BEGIN PROVIDED DATA

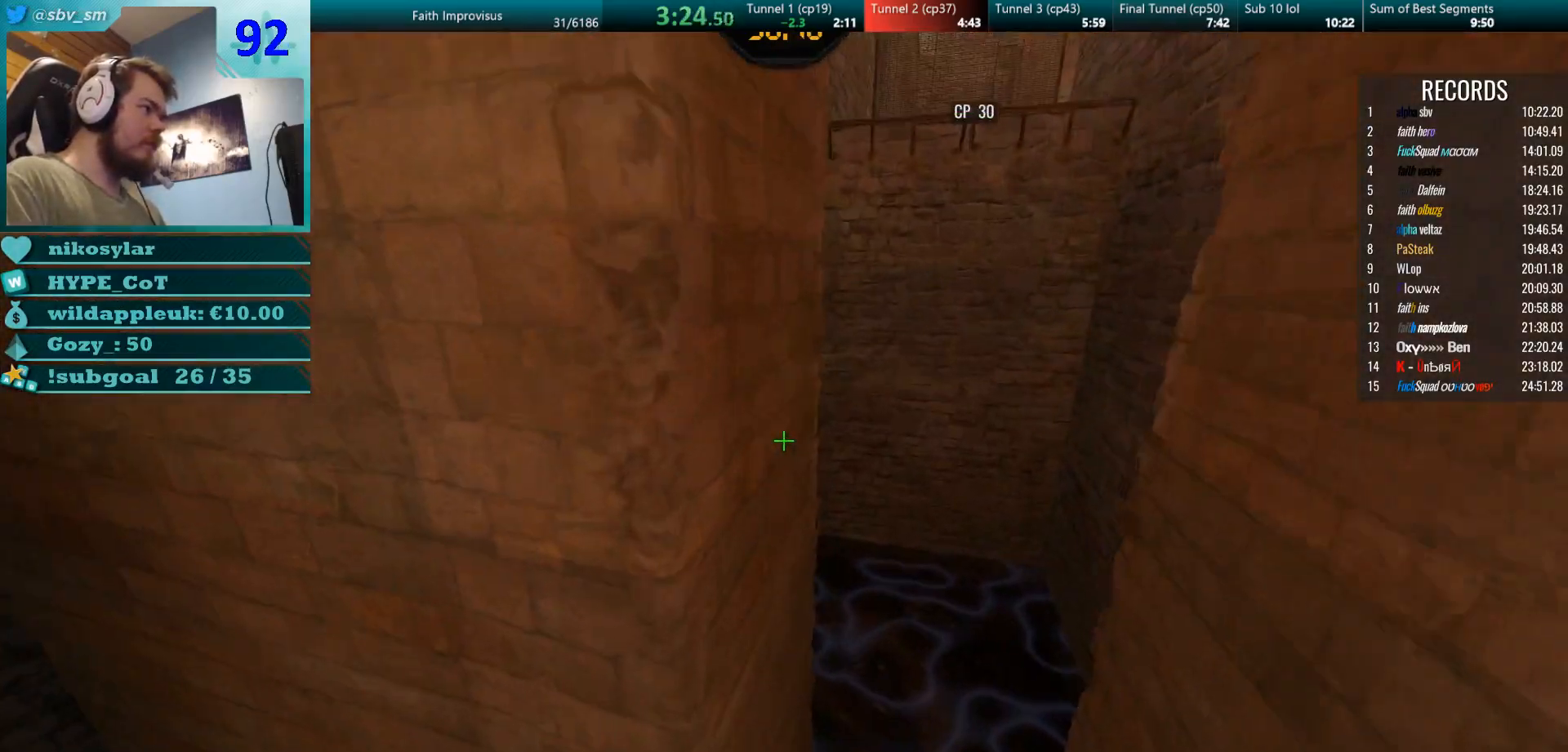
{"keys": ["d"], "mouse": ["right"], "events": [[167, "mouse_left", "down"], [233, "mouse_right", "down"], [333, "d", "down"], [333, "mouse_left", "up"], [367, "a", "up"]]}
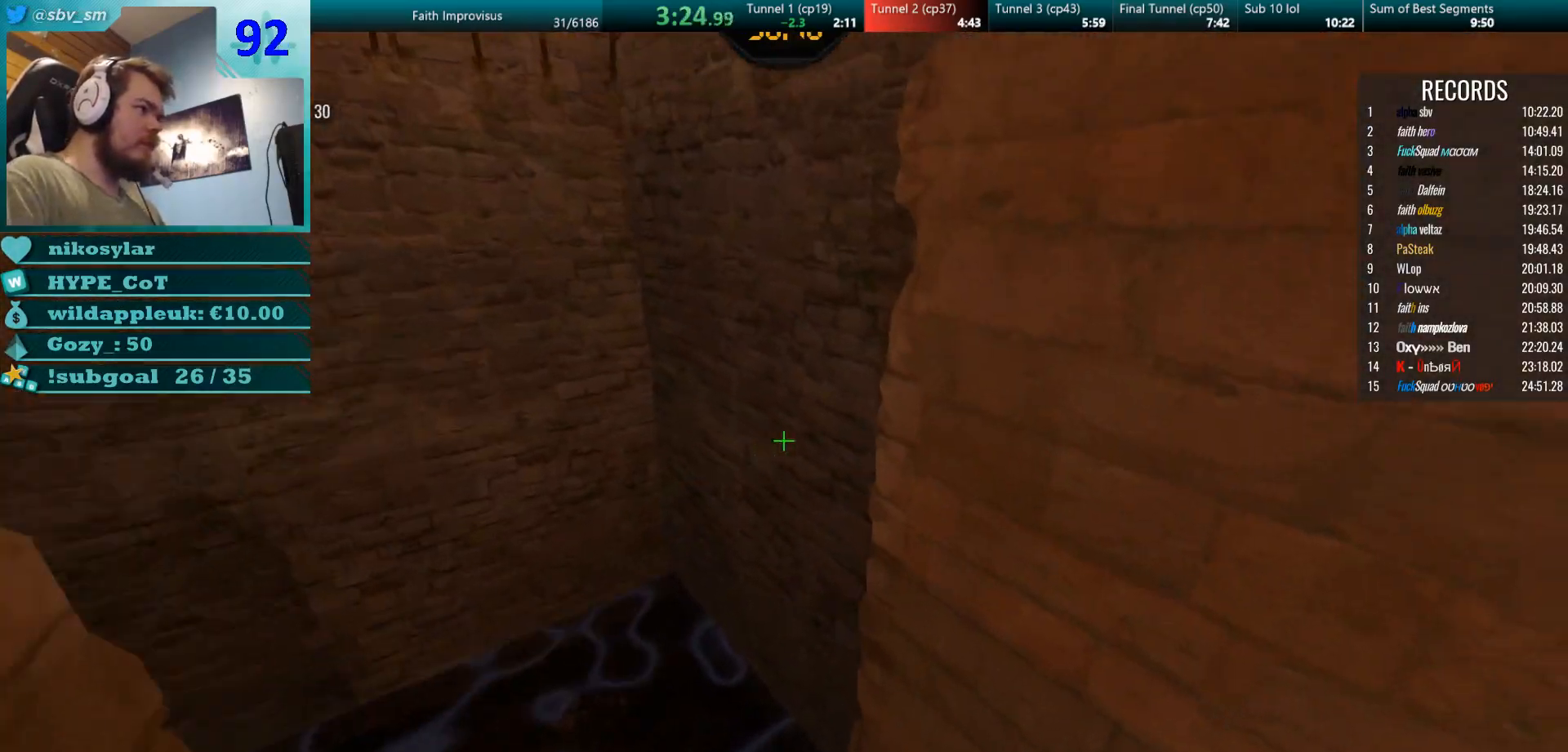
{"keys": ["a", "d"], "mouse": ["right"], "events": [[17, "mouse_right", "up"], [417, "mouse_right", "down"], [451, "a", "down"]]}
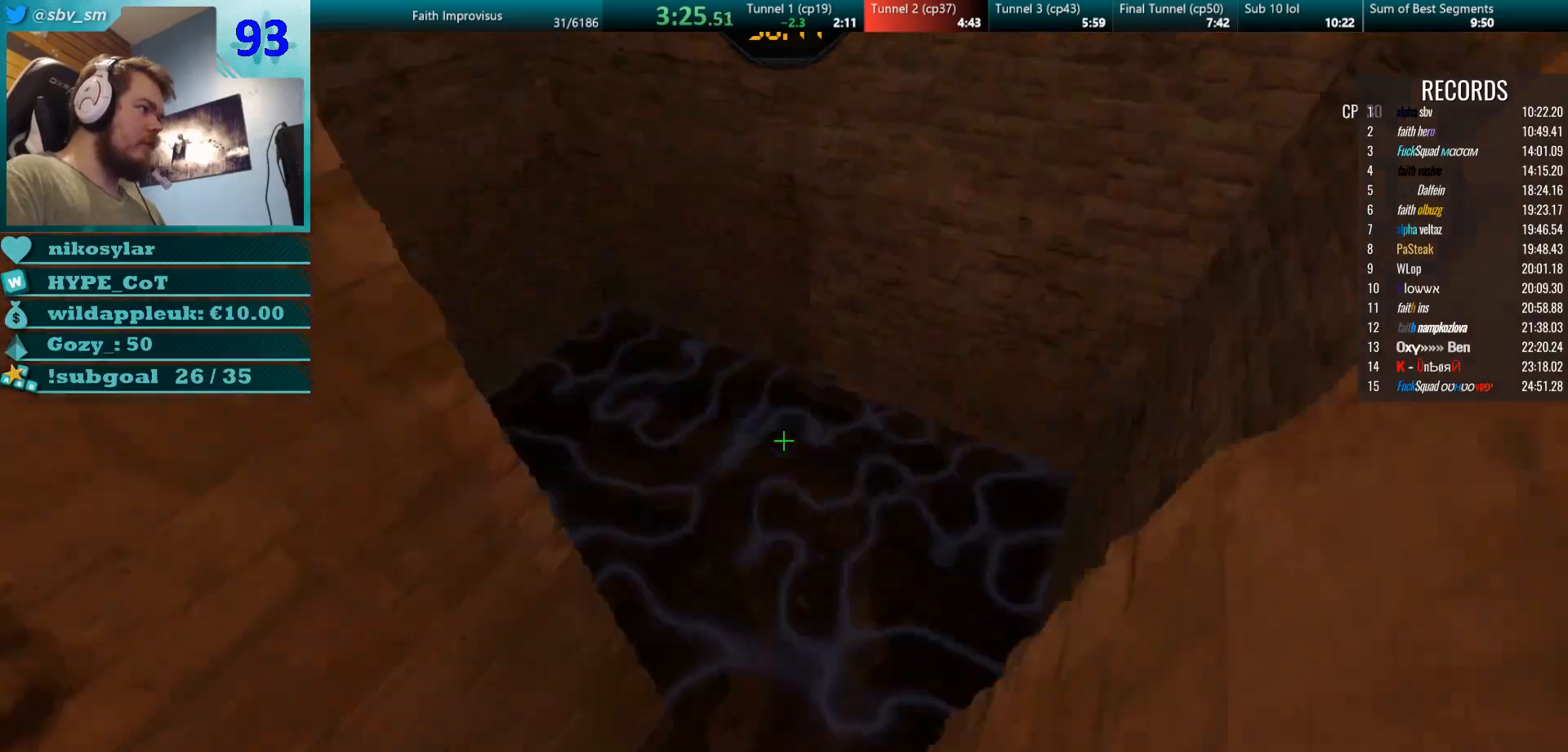
{"keys": ["w"], "mouse": ["left"], "events": [[33, "d", "up"], [100, "w", "down"], [200, "mouse_right", "up"], [384, "a", "up"], [500, "mouse_left", "down"]]}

END PROVIDED DATA

PROBLEM |
Please write out the whole listing exactly, but not the pictures in it.

FINISHED TASK |
{"keys": ["d"], "mouse": ["right"], "events": [[167, "mouse_left", "down"], [233, "mouse_right", "down"], [333, "d", "down"], [333, "mouse_left", "up"], [367, "a", "up"]]}
{"keys": ["a", "d"], "mouse": ["right"], "events": [[17, "mouse_right", "up"], [417, "mouse_right", "down"], [451, "a", "down"]]}
{"keys": ["w"], "mouse": ["left"], "events": [[33, "d", "up"], [100, "w", "down"], [200, "mouse_right", "up"], [384, "a", "up"], [500, "mouse_left", "down"]]}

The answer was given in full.